Friday, March 9, 2012

RBI PRE-EMPTS; CUTS CRR RATE (EXPERTS' REACTION)




The Reserve Bank of India on Friday cut the cash reserve ratio for banks by 75 basis points in order to ease tight liquidity in the banking system.

The RBI cut the cash reserve ratio, the share of deposits banks must hold with the central bank, to 4.75 percent, effective Saturday, less than a week ahead of its mid-quarter policy review on March 15.

EXPERTS' REACTIONS:

A. PRASANNA, ECONOMIST, ICICI SECURITIES PRIMARY DEALERSHIP, MUMBAI

"This is surprising. After this cut, no change is expected in the RBI's policy review on Thursday. The cut should by and large take care of the liquidity deficit, and I don't expect the overnight cash rates to get into double digits after the tax outflows happen.

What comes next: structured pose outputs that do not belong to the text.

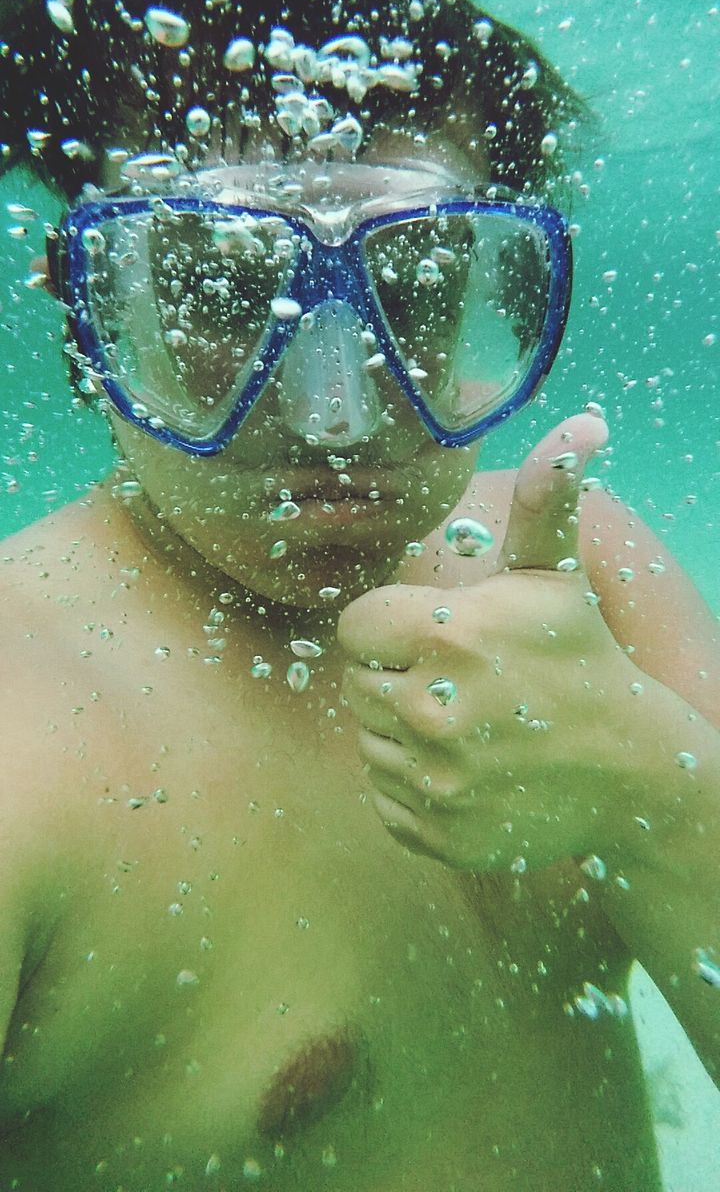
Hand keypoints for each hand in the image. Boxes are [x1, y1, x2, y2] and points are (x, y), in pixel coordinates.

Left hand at [338, 413, 637, 871]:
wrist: (627, 771)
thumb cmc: (578, 660)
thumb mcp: (555, 577)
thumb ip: (544, 501)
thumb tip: (581, 426)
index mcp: (450, 636)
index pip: (354, 628)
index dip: (389, 629)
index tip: (432, 635)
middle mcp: (432, 711)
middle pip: (355, 685)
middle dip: (395, 677)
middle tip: (453, 681)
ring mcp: (433, 781)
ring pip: (367, 743)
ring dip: (401, 732)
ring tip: (462, 723)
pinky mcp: (433, 834)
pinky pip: (384, 799)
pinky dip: (412, 786)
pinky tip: (463, 769)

"I expect the 10-year yield to recover some lost ground, and come back to 8.25 percent on Monday. I expect another cut in the CRR in April, by another 25 basis points."

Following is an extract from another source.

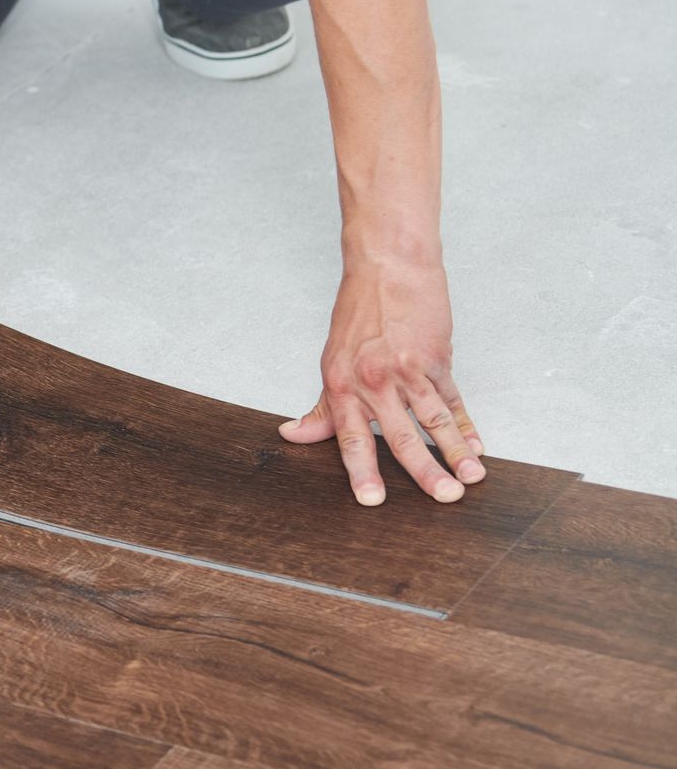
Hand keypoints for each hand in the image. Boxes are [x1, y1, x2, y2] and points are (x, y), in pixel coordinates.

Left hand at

SAUGATA BHATTACHARYA, ECONOMIST, AXIS BANK, MUMBAI

"My sense is that the RBI will not probably do anything more on the 15th. This is much higher than what the markets were expecting. This move will certainly ease the crunch created by the advance tax outflows."

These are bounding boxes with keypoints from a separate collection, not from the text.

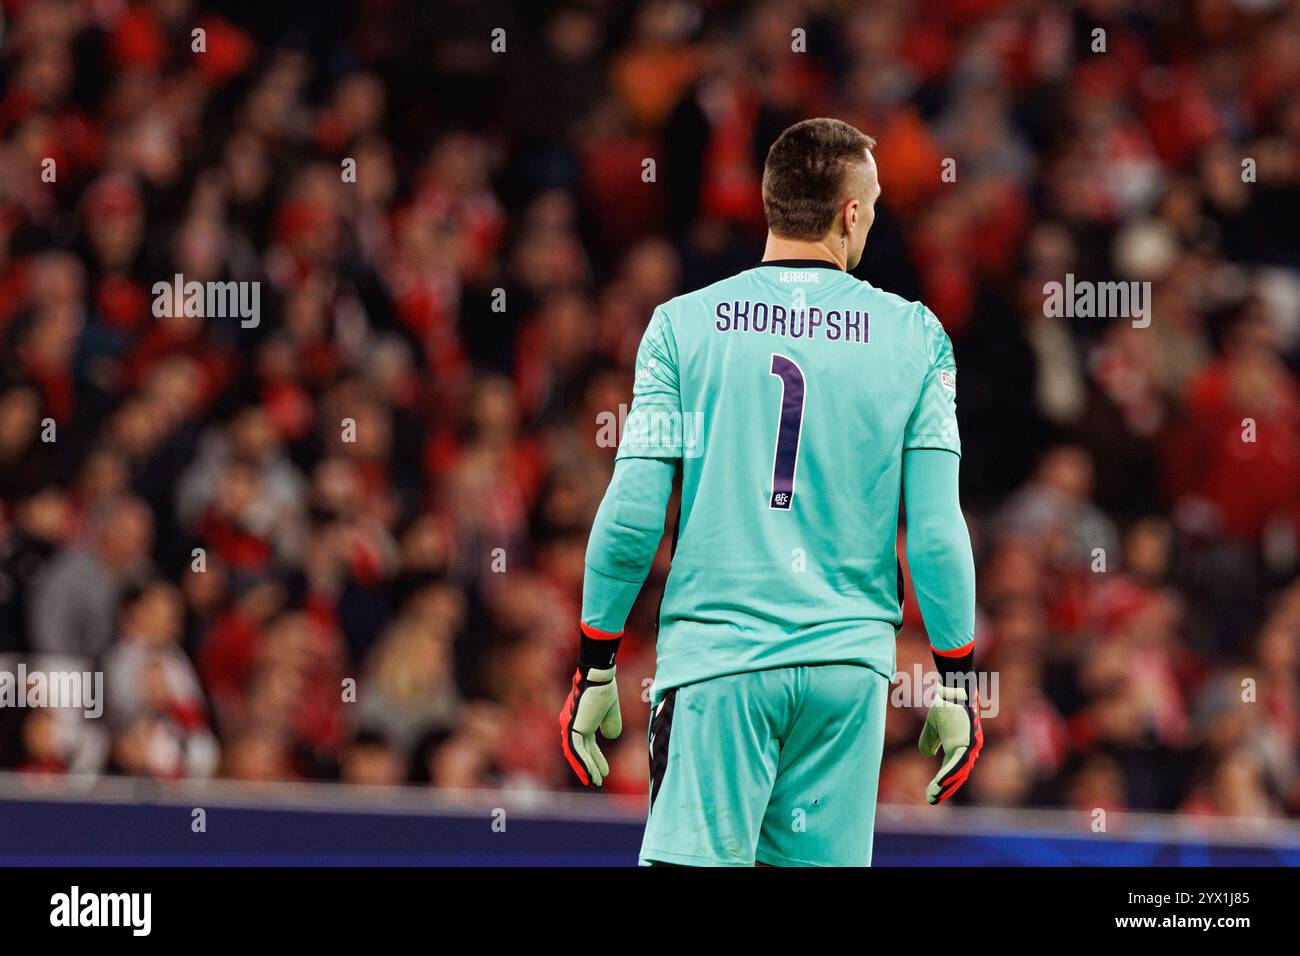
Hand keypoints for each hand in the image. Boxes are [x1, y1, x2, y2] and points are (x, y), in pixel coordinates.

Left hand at [559, 665, 621, 786]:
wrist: (599, 677)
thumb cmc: (605, 688)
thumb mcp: (610, 711)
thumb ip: (610, 724)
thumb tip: (611, 736)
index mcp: (581, 721)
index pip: (586, 745)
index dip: (595, 759)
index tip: (603, 772)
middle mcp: (572, 725)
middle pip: (580, 752)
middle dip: (589, 767)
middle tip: (596, 782)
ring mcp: (570, 727)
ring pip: (577, 754)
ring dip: (586, 769)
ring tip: (595, 783)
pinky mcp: (572, 727)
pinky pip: (577, 750)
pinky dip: (584, 763)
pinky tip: (591, 774)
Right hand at [919, 684, 982, 803]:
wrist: (952, 688)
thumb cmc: (944, 704)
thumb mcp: (933, 725)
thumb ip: (930, 739)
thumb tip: (926, 753)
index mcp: (961, 746)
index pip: (952, 770)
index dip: (942, 783)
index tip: (930, 794)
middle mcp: (969, 749)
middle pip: (958, 775)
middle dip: (945, 789)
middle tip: (932, 800)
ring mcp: (970, 746)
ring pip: (959, 772)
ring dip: (946, 786)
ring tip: (933, 796)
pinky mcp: (967, 742)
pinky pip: (958, 763)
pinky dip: (948, 775)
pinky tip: (939, 784)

DEVEN CHOKSEY, CEO, K R CHOKSEY SHARES AND SECURITIES, MUMBAI

"This is a very positive move. The RBI was expected to cut the CRR rate in the policy announcement on March 15. By doing it a little earlier, they (the RBI) have brought liquidity in the system to cover what could have put a large strain on the banks."

GAJENDRA NAGPAL, CEO, UNICON FINANCIAL, NEW DELHI

"This is a surprising move but it's definitely a step in the right direction. This will ensure that liquidity situation improves in the market and smooth credit flows to priority sectors. The move brings us closer to a cut in the interest rates."

N.S. VENKATESH, HEAD OF TREASURY, IDBI BANK, MUMBAI

"By doing this, RBI injects liquidity into the system so it will take care of productive credit requirements without putting much pressure on liquidity. It will add to the bottom lines of banks.

"Considering the fact that the GDP numbers indicated that growth is slowing down and also inflation numbers have tapered down, I think, RBI will be able to look at cutting rates in the April policy but they will definitely look at the budget numbers to look whether fiscal consolidation is happening."

ANUBHUTI SAHAY, ECONOMIST, STANDARD CHARTERED BANK, MUMBAI

"The press release does not indicate a change in stance as far as repo rate is concerned. We don't expect a repo rate cut on March 15. This move was needed because of the tight liquidity situation in the system."

ASHISH VAIDYA, EXECUTIVE DIRECTOR AND HEAD OF INTEREST RATES, UBS

"I think this move was done to settle any fears about liquidity after the advance tax payments on March 15. The initial reaction in bonds will be a fall of about 2-3 basis points. We should see the one-year swaps fall to 8.05.